Retype each line of the data below exactly, beginning with the first and ending with the one that contains "información, consulte [Uso". Pictures do not belong in the copy.

## Dataset entries

§ §

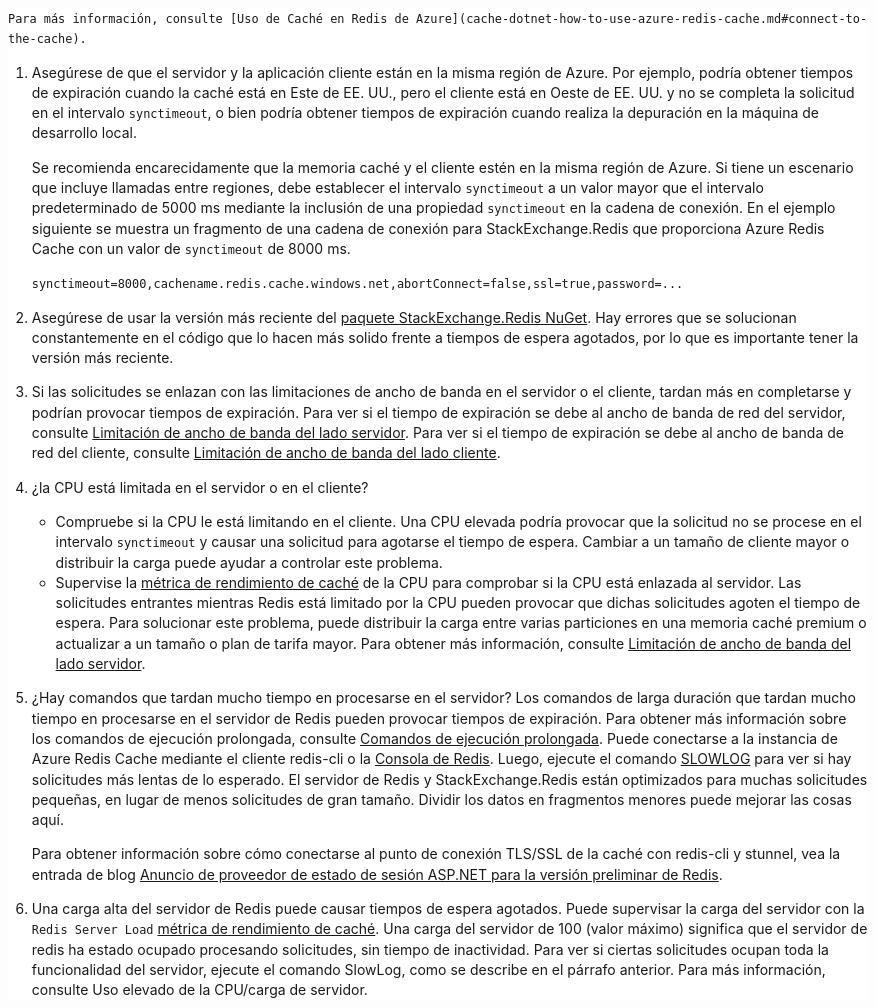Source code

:    Para más información, consulte [Uso de Caché en Redis de Azure](cache-dotnet-how-to-use-azure-redis-cache.md#connect-to-the-cache).

1. Asegúrese de que el servidor y la aplicación cliente están en la misma región de Azure. Por ejemplo, podría obtener tiempos de expiración cuando la caché está en Este de EE. UU., pero el cliente está en Oeste de EE. UU. y no se completa la solicitud en el intervalo `synctimeout`, o bien podría obtener tiempos de expiración cuando realiza la depuración en la máquina de desarrollo local. 

    Se recomienda encarecidamente que la memoria caché y el cliente estén en la misma región de Azure. Si tiene un escenario que incluye llamadas entre regiones, debe establecer el intervalo `synctimeout` a un valor mayor que el intervalo predeterminado de 5000 ms mediante la inclusión de una propiedad `synctimeout` en la cadena de conexión. En el ejemplo siguiente se muestra un fragmento de una cadena de conexión para StackExchange.Redis que proporciona Azure Redis Cache con un valor de `synctimeout` de 8000 ms.

    ```output
    synctimeout=8000,cachename.redis.cache.windows.net,abortConnect=false,ssl=true,password=...
    ```

1. Asegúrese de usar la versión más reciente del [paquete StackExchange.Redis NuGet](https://www.nuget.org/packages/StackExchange.Redis/). Hay errores que se solucionan constantemente en el código que lo hacen más solido frente a tiempos de espera agotados, por lo que es importante tener la versión más reciente.
1. Si las solicitudes se enlazan con las limitaciones de ancho de banda en el servidor o el cliente, tardan más en completarse y podrían provocar tiempos de expiración. Para ver si el tiempo de expiración se debe al ancho de banda de red del servidor, consulte [Limitación de ancho de banda del lado servidor](cache-troubleshoot-server.md#server-side-bandwidth-limitation). Para ver si el tiempo de expiración se debe al ancho de banda de red del cliente, consulte [Limitación de ancho de banda del lado cliente](cache-troubleshoot-client.md#client-side-bandwidth-limitation).
1. ¿la CPU está limitada en el servidor o en el cliente?

   - Compruebe si la CPU le está limitando en el cliente. Una CPU elevada podría provocar que la solicitud no se procese en el intervalo `synctimeout` y causar una solicitud para agotarse el tiempo de espera. Cambiar a un tamaño de cliente mayor o distribuir la carga puede ayudar a controlar este problema.
   - Supervise la [métrica de rendimiento de caché](cache-how-to-monitor.md#available-metrics-and-reporting-intervals) de la CPU para comprobar si la CPU está enlazada al servidor. Las solicitudes entrantes mientras Redis está limitado por la CPU pueden provocar que dichas solicitudes agoten el tiempo de espera. Para solucionar este problema, puede distribuir la carga entre varias particiones en una memoria caché premium o actualizar a un tamaño o plan de tarifa mayor. Para obtener más información, consulte [Limitación de ancho de banda del lado servidor](cache-troubleshoot-server.md#server-side-bandwidth-limitation).
1. ¿Hay comandos que tardan mucho tiempo en procesarse en el servidor? Los comandos de larga duración que tardan mucho tiempo en procesarse en el servidor de Redis pueden provocar tiempos de expiración. Para obtener más información sobre los comandos de ejecución prolongada, consulte [Comandos de ejecución prolongada](cache-troubleshoot-server.md#long-running-commands). Puede conectarse a la instancia de Azure Redis Cache mediante el cliente redis-cli o la [Consola de Redis](cache-configure.md#redis-console). Luego, ejecute el comando [SLOWLOG](https://redis.io/commands/slowlog) para ver si hay solicitudes más lentas de lo esperado. El servidor de Redis y StackExchange.Redis están optimizados para muchas solicitudes pequeñas, en lugar de menos solicitudes de gran tamaño. Dividir los datos en fragmentos menores puede mejorar las cosas aquí.

    Para obtener información sobre cómo conectarse al punto de conexión TLS/SSL de la caché con redis-cli y stunnel, vea la entrada de blog [Anuncio de proveedor de estado de sesión ASP.NET para la versión preliminar de Redis](https://devblogs.microsoft.com/aspnet/announcing-asp-net-session-state-provider-for-redis-preview-release/).
1. Una carga alta del servidor de Redis puede causar tiempos de espera agotados. Puede supervisar la carga del servidor con la `Redis Server Load` [métrica de rendimiento de caché](cache-how-to-monitor.md#available-metrics-and-reporting-intervals). Una carga del servidor de 100 (valor máximo) significa que el servidor de redis ha estado ocupado procesando solicitudes, sin tiempo de inactividad. Para ver si ciertas solicitudes ocupan toda la funcionalidad del servidor, ejecute el comando SlowLog, como se describe en el párrafo anterior. Para más información, consulte Uso elevado de la CPU/carga de servidor.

§ §

## Finished task
Source code

:    Para más información, consulte [Uso de Caché en Redis de Azure](cache-dotnet-how-to-use-azure-redis-cache.md#connect-to-the-cache).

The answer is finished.